- _EXTRAIT CHOISI_
╔══

Au retour de son congé de maternité, la salariée doit retrouver son précédent emploi ou un emploi similaire assorti d’une rémunération au moins équivalente (c. trav. art. L. 1 225-25). La réintégration doit se faire en priorité dans le précédent emploi (cass. soc. 25 mai 2011, n° 09-72556 D), de sorte que c’est seulement si cela est impossible que la réintégration peut se faire sur un emploi similaire rémunéré au moins autant (ex. : cass. soc. 1er février 2012, n° 10-20906 D).
À son retour de congé maternité, la salariée a droit à un entretien de parcours professionnel (ex-entretien professionnel) (c. trav. art. L. 1225-27 et L. 6315-1). Cet entretien doit être proposé systématiquement à la salariée qui reprend son activité à l’issue de son congé de maternité à moins, depuis le 26 octobre 2025, que la salariée ait déjà bénéficié d’un entretien de parcours professionnels dans les 12 mois précédant sa reprise d’activité (c. trav. art. L. 6315-1).
Après avoir informé son employeur de sa grossesse, dans un courriel du 21 septembre 2020, une salariée a été en arrêt maladie du 2 novembre au 30 décembre 2020, en congé maternité à partir du 31 décembre 2020, puis successivement de nouveau en arrêt maladie et enfin en congés payés.

╚══

- _QUESTION POSÉE 1_
Recopiez mot pour mot l'extrait sur le retour de congé de maternité, de « Au retour de » à « n° 10-20906 D). ».
- _QUESTION POSÉE 2_
D'après l'extrait sur le retour de congé de maternité, dans quel emploi la réintégration de la salariée doit-elle se faire en priorité ?

- _DONNÉES FOURNIES_
╔══

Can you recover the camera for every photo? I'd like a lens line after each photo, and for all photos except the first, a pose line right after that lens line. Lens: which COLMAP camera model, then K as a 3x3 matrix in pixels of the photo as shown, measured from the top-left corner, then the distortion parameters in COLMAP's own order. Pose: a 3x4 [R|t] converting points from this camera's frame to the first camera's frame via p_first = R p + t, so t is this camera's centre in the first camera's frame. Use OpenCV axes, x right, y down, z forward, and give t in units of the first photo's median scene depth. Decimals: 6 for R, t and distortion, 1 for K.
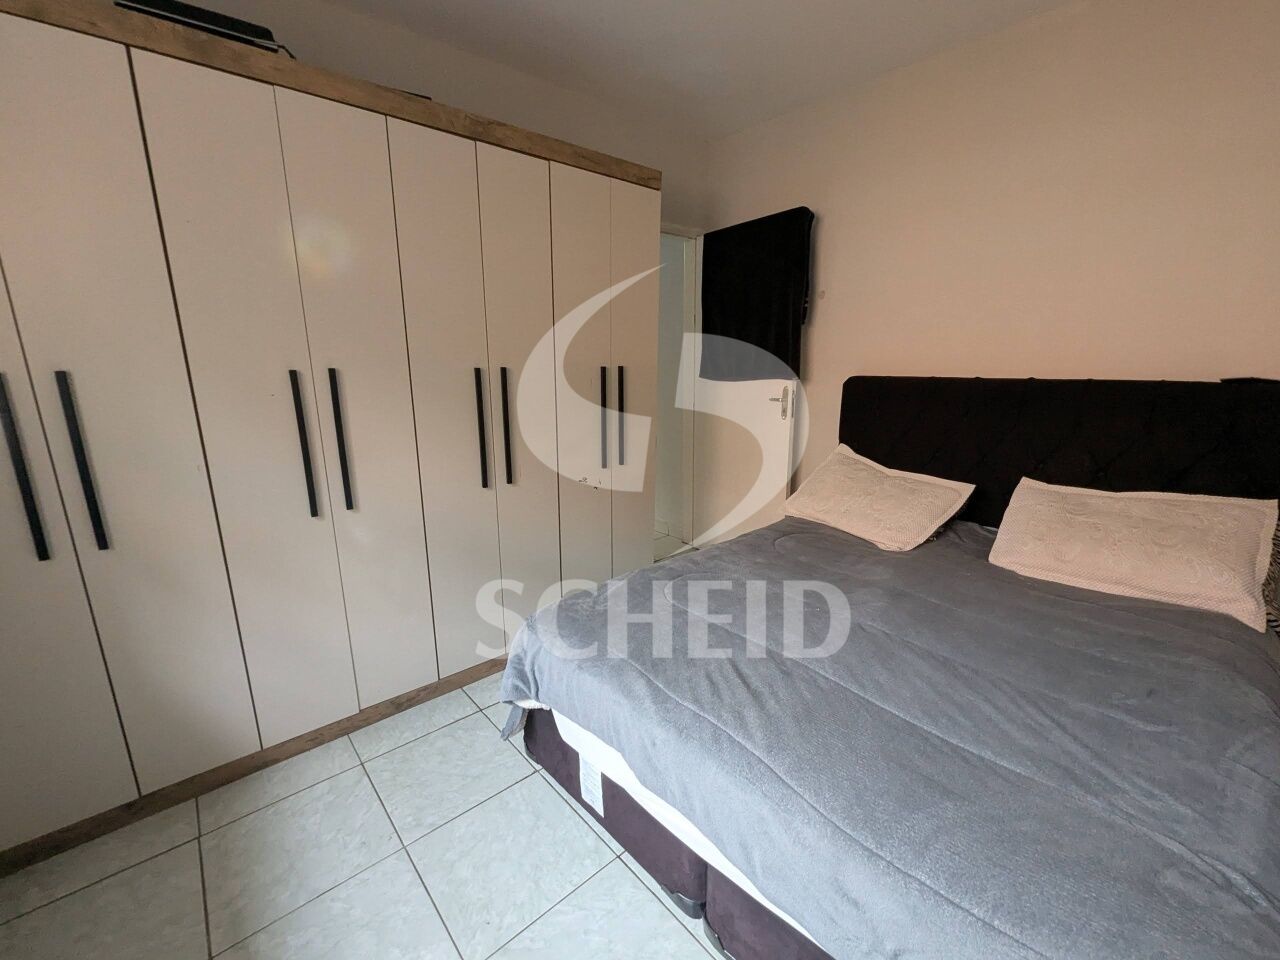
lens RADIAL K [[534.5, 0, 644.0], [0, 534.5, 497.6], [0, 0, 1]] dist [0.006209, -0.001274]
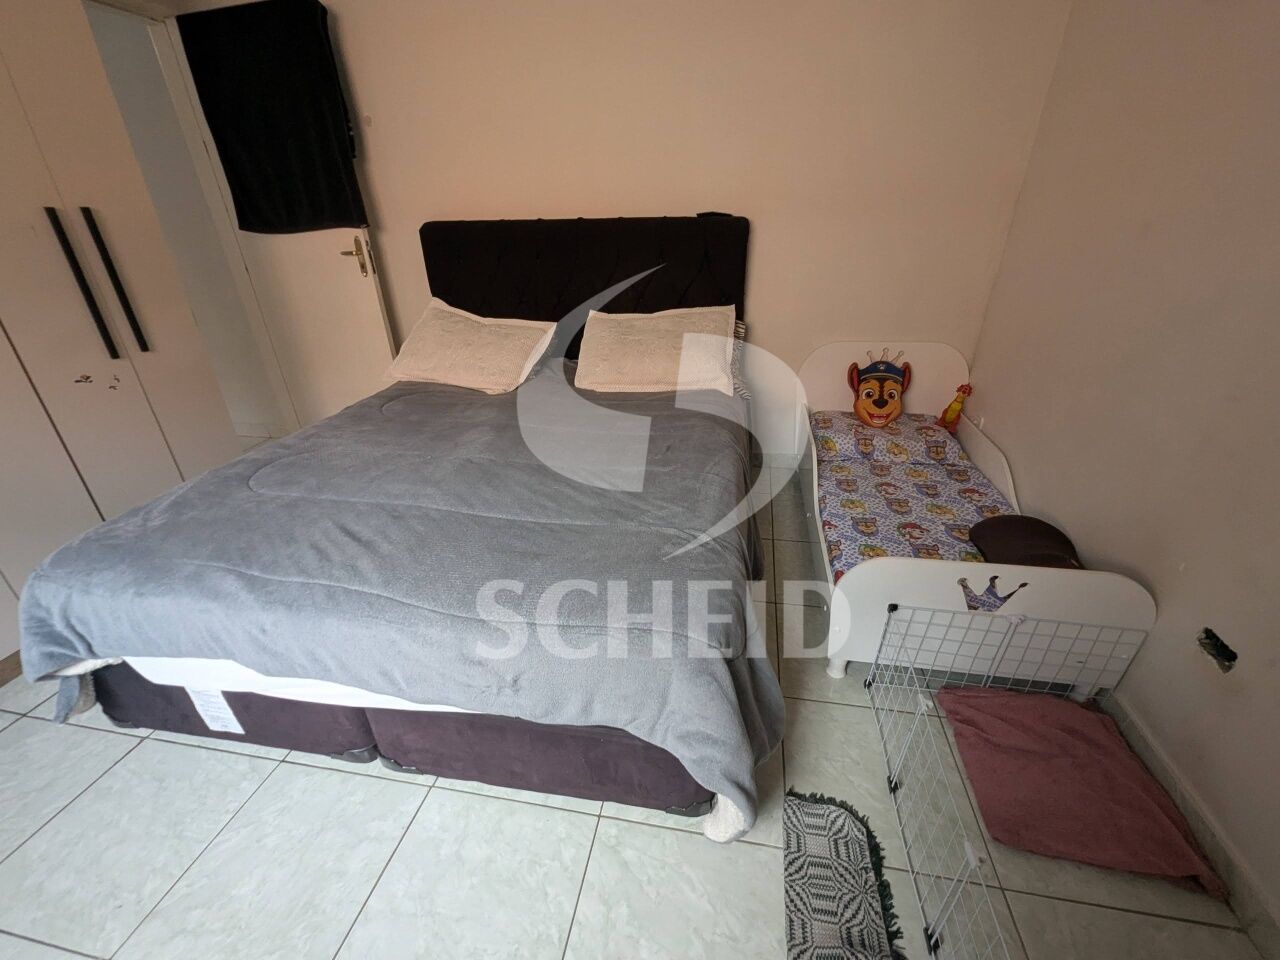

╚══

- _RÉSULTAT 1_
Au retour de son congé de maternité, la salariée doit retrouver son précédent emploi ou un emploi similaire assorti d’une rémunération au moins équivalente (c. trav. art. L. 1 225-25). La réintégration doit se faire en priorité dans le précédent emploi (cass. soc. 25 mai 2011, n° 09-72556 D), de sorte que c’est seulement si cela est impossible que la réintégration peut se faire sur un emploi similaire rémunéré au moins autant (ex. : cass. soc. 1er février 2012, n° 10-20906 D).

- _RÉSULTAT 2_
Dans son précédent emploi.